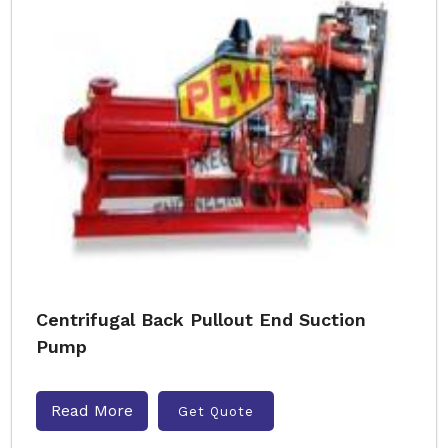
Centrifugal Back Pullout End Suction
Pump
Read More
Get Quote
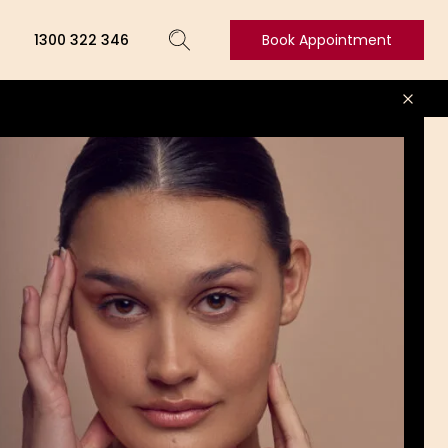
1300 322 346
Book Appointment
Book
Appointment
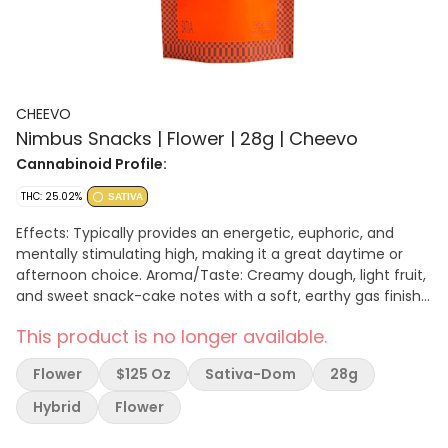
CHEEVO
Nimbus Snacks | Flower | 28g | Cheevo
Cannabinoid Profile:
THC: 25.02%
SATIVA
Effects: Typically provides an energetic, euphoric, and
mentally stimulating high, making it a great daytime or
afternoon choice. Aroma/Taste: Creamy dough, light fruit,
and sweet snack-cake notes with a soft, earthy gas finish.
Genetics: Often a cross between Durban Mints and Girl
This product is no longer available.
Scout Cookies (GSC)
Flower
$125 Oz
Sativa-Dom
28g
Hybrid
Flower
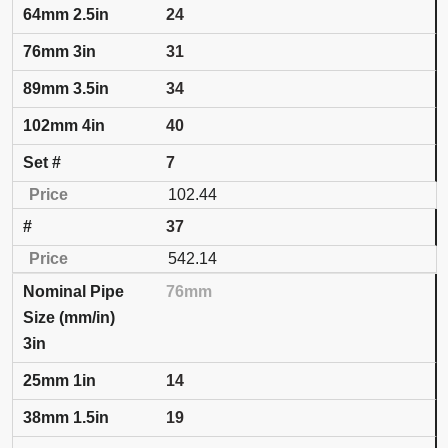
24
31
34
40
7
102.44
37
542.14
76mm
3in
14
19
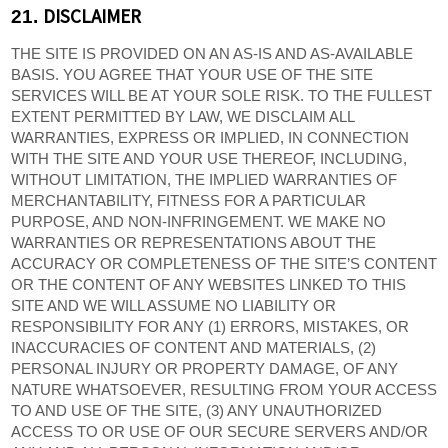
DISCLAIMER
21.
THE SITE IS PROVIDED ON AN AS-IS AND AS-AVAILABLE
BASIS. YOU AGREE THAT YOUR USE OF THE SITE
SERVICES WILL BE AT YOUR SOLE RISK. TO THE FULLEST
EXTENT PERMITTED BY LAW, WE DISCLAIM ALL
WARRANTIES, EXPRESS OR IMPLIED, IN CONNECTION
WITH THE SITE AND YOUR USE THEREOF, INCLUDING,
WITHOUT LIMITATION, THE IMPLIED WARRANTIES OF
MERCHANTABILITY, FITNESS FOR A PARTICULAR
PURPOSE, AND NON-INFRINGEMENT. WE MAKE NO
WARRANTIES OR REPRESENTATIONS ABOUT THE
ACCURACY OR COMPLETENESS OF THE SITE’S CONTENT
OR THE CONTENT OF ANY WEBSITES LINKED TO THIS
SITE AND WE WILL ASSUME NO LIABILITY OR
RESPONSIBILITY FOR ANY (1) ERRORS, MISTAKES, OR
INACCURACIES OF CONTENT AND MATERIALS, (2)
PERSONAL INJURY OR PROPERTY DAMAGE, OF ANY
NATURE WHATSOEVER, RESULTING FROM YOUR ACCESS
TO AND USE OF THE SITE, (3) ANY UNAUTHORIZED
ACCESS TO OR USE OF OUR SECURE SERVERS AND/OR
=-=-=
■ Task description
Copy out every line of the data above that contains the word "IMPLIED".

■ Output below
WARRANTIES, EXPRESS OR IMPLIED, IN CONNECTION
WITHOUT LIMITATION, THE IMPLIED WARRANTIES OF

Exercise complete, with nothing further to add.